A cohort study of patients with epilepsy involving over 4 million pregnancies evaluated those exposed to anti-epileptic drugs between pregnancy week 19 and delivery, with linkage to health records of children before 8 years of age. The cumulative incidence of autism spectrum disorder (after exclusion of children with chromosomal abnormalities) was 1.9% in the full population of children with no exposure to medication (4.2 million children), 4.2% in those with mothers with epilepsy but no exposure to medication (8815 children), 6.2% in those exposed to topiramate (1030 children), 10.5% in those with epilepsy exposed to valproate (800 children), and 4.1% in those with epilepsy exposed to lamotrigine (4205 children). The risk of autism spectrum disorder was higher among children exposed to anticonvulsant medication, although this risk was attenuated for lamotrigine (and topiramate, another anticonvulsant) after adjustment for confounders. ^{Reference Hernández-Díaz, Straub, Bateman, Zhu, Mogun and Wisner8}

A prospective population-based cohort study (in five Nordic countries, involving over 4.5 million singleton children) included 38 661 children of mothers with epilepsy and examined prenatal exposure to ASM at any time between 30 days before the last menstrual period and birth to ascertain the cumulative risks of diagnosis of any child or adolescent psychiatric disorder at 18 years of age (from patient registers). These were estimated as follows: ASM-unexposed children, 31.3% (95% CI: 28.9–33.6); children exposed to any ASM, 30.8% (95% CI: 29.2–32.3) (adjusted hazard ratio (aHR) 1.17; 95% CI: 1.09–1.25); valproate-exposed children, 42.1% (aHR 1.80; 95% CI: 1.60–2.03) (mainly neurodevelopmental disorders); and lamotrigine-exposed children, 24.1% (aHR 0.91; 95% CI: 0.82–1.02; i.e. no significant increase). However, there were associations between topiramate and ADHD, and between levetiracetam (another anticonvulsant) and both ADHD and anxiety disorders. ^{Reference Dreier, Bjørk, Alvestad, Gissler, Igland and Leinonen9}

Guidance on lamotrigine prescribing

When making treatment decisions, it makes sense to rely on the highest-level evidence (i.e. meta-analyses and prospective population studies) rather than findings from isolated case reports or limited case series. The possible importance of effects of lamotrigine on dihydrofolate reductase and hence on folate metabolism are worth remembering, as folate deficiencies are associated with an increased risk of congenital malformations. National Health Service advice is for high-dose folic acid to be taken throughout pregnancy (5 mg rather than 400 µg). Similarly, clinicians should be aware that lamotrigine pharmacokinetics are altered during pregnancy, and levels should be monitored and the dose adjusted.

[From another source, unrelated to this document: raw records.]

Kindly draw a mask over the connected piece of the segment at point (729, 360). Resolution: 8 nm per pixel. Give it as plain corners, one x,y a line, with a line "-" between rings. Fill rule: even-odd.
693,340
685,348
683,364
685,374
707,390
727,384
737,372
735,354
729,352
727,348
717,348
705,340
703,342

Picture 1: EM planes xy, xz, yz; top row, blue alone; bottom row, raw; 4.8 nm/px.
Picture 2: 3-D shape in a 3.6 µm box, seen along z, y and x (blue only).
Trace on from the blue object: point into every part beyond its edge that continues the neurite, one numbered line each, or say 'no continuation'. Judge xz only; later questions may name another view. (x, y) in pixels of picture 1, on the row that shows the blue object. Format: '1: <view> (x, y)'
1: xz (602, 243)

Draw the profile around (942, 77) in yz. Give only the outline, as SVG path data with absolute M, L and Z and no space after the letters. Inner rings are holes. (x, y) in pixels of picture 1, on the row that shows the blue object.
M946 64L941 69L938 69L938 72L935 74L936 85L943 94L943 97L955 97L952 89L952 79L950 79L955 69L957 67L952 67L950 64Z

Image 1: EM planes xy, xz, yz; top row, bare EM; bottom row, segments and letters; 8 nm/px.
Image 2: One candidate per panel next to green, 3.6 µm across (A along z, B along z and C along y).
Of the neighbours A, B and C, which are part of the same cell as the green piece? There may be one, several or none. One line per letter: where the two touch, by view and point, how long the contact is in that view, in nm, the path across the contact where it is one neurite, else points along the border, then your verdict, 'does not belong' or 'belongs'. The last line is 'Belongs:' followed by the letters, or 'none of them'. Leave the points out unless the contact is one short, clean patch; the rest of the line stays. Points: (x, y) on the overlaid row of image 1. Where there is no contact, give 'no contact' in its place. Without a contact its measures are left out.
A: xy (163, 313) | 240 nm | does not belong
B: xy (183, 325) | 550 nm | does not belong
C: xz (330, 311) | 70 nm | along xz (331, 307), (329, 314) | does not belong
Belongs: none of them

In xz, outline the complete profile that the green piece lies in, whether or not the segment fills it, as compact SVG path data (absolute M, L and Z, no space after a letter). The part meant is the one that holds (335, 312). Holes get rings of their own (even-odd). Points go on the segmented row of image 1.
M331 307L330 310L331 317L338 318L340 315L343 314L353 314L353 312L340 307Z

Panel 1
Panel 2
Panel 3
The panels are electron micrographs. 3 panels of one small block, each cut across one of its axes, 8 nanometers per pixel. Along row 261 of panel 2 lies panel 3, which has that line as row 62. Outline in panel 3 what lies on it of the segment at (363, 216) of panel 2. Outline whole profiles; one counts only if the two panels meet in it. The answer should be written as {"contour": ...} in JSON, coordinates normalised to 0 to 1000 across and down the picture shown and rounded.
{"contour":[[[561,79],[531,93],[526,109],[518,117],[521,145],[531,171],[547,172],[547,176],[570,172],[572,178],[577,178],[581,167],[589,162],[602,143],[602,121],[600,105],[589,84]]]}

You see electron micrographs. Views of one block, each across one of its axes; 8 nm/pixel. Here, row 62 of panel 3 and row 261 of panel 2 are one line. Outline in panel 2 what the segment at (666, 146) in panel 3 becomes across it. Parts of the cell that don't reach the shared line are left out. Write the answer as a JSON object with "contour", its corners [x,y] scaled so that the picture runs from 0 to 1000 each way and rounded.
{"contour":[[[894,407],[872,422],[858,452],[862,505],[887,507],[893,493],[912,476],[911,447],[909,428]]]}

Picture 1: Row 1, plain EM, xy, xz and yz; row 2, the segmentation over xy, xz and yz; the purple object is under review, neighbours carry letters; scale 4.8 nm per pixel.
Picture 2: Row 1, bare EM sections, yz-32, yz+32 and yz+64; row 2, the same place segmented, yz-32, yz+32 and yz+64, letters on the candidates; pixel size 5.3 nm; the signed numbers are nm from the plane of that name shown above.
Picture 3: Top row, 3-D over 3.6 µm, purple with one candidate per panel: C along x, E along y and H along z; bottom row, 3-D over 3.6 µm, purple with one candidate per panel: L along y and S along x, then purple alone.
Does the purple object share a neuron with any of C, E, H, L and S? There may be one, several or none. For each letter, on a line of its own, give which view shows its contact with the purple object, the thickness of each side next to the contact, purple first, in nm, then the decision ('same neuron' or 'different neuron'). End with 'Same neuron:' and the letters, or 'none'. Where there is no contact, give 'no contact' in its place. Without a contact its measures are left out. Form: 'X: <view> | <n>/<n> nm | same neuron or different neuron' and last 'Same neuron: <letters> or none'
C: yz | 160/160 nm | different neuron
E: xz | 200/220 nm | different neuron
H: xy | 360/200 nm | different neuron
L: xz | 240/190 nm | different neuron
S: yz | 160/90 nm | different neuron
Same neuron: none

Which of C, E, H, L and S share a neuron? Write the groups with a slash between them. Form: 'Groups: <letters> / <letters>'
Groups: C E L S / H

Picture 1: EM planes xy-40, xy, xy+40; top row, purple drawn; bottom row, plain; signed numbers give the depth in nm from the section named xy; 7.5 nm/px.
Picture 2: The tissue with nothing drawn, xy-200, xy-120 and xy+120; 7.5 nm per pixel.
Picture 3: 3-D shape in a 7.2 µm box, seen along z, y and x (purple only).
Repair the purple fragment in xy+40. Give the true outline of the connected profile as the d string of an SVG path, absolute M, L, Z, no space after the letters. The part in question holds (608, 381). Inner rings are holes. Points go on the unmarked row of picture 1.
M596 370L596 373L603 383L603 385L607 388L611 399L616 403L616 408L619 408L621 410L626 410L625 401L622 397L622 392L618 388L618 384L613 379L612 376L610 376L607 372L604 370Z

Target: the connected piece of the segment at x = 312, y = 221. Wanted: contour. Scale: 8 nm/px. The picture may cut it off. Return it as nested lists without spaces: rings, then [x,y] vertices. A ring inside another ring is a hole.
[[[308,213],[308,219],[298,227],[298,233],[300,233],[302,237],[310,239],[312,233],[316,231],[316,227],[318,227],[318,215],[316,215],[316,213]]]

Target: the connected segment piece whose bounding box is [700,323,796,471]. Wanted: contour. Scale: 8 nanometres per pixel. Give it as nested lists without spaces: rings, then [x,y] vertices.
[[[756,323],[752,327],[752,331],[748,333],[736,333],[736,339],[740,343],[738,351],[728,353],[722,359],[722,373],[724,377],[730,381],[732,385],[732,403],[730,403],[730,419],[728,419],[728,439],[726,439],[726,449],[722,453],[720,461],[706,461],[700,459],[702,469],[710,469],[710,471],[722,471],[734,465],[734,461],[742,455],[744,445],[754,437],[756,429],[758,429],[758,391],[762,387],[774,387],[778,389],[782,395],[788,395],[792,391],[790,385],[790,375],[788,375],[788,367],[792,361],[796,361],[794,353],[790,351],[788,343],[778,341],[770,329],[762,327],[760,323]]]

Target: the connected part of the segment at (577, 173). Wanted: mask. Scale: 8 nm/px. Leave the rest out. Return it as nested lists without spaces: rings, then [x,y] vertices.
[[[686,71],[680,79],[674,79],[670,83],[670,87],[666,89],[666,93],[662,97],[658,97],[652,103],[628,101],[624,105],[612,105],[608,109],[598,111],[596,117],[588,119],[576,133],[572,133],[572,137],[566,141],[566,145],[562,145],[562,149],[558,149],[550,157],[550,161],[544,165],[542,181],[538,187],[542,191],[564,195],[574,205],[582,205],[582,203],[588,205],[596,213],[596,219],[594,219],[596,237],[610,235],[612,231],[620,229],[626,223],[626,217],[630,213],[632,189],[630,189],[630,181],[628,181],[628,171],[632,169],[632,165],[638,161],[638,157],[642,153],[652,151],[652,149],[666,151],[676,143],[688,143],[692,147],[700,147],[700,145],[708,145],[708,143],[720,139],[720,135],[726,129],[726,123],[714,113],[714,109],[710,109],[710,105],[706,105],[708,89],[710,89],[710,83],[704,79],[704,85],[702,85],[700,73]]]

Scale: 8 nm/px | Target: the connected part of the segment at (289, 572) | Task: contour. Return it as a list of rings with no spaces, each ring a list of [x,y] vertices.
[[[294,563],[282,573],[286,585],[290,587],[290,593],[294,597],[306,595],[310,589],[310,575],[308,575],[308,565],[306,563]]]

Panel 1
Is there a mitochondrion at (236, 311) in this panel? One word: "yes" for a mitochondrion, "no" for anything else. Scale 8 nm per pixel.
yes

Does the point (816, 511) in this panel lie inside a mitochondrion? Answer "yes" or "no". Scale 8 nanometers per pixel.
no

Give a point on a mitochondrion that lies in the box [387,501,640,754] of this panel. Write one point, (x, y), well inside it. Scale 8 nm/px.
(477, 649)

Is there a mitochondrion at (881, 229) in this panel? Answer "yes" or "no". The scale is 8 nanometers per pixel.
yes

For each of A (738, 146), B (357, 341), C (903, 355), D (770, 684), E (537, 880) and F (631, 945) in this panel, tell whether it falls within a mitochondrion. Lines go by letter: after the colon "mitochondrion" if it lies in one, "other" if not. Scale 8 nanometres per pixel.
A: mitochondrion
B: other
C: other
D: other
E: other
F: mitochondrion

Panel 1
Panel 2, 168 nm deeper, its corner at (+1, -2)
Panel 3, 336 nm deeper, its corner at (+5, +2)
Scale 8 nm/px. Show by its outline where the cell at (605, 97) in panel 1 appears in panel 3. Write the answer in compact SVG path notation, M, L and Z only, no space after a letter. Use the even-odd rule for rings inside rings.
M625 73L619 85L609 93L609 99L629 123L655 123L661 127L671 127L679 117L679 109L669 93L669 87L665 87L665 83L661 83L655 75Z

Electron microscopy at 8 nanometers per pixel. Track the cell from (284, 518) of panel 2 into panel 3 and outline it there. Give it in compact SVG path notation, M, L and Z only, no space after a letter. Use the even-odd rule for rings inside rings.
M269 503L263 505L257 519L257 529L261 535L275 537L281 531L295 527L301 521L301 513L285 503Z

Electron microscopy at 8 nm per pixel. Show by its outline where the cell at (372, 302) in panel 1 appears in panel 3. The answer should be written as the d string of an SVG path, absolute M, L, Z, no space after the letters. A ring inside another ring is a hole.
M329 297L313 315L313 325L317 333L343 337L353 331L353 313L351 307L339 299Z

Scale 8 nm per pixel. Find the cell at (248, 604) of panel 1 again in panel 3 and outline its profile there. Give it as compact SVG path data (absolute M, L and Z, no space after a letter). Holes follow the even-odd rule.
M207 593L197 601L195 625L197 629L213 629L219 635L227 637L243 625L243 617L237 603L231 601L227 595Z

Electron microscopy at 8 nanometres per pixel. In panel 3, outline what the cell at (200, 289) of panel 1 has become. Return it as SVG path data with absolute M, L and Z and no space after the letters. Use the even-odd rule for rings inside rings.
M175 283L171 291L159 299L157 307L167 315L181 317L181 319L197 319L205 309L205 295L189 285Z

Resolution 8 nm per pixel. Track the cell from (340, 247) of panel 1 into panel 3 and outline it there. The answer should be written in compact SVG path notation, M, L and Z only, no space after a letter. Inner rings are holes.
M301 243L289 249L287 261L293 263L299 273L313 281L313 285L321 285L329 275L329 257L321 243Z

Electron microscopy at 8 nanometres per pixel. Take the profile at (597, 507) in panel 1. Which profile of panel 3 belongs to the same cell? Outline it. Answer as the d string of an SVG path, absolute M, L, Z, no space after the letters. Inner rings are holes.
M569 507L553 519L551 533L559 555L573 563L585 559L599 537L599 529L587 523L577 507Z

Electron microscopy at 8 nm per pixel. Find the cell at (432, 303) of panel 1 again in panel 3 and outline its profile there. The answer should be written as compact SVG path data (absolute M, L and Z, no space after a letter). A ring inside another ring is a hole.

High-level evidence indicates that lamotrigine is effective in the prevention of depression in patients with bipolar disorder. When prescribing lamotrigine, great caution is needed when titrating the dosage to reduce the likelihood of adverse dermatological reactions. Lamotrigine does not appear to be associated with congenital malformations. High-level evidence has identified no increased risk of autism spectrum disorder, ADHD, or other child and adolescent mental health disorders; however, the possible effects of in utero lamotrigine exposure on neurodevelopment need further investigation. It should be used cautiously in breastfeeding mothers.

All conclusions relating to safety of medicines during the perinatal period are necessarily tentative. Treatment decisions for managing mental health problems in patients of reproductive potential are complex, owing to the need to consider both parent and child and to balance the potential risks of untreated illness and of exposure to medication, while recognising that such treatment decisions should not be avoided in clinical practice.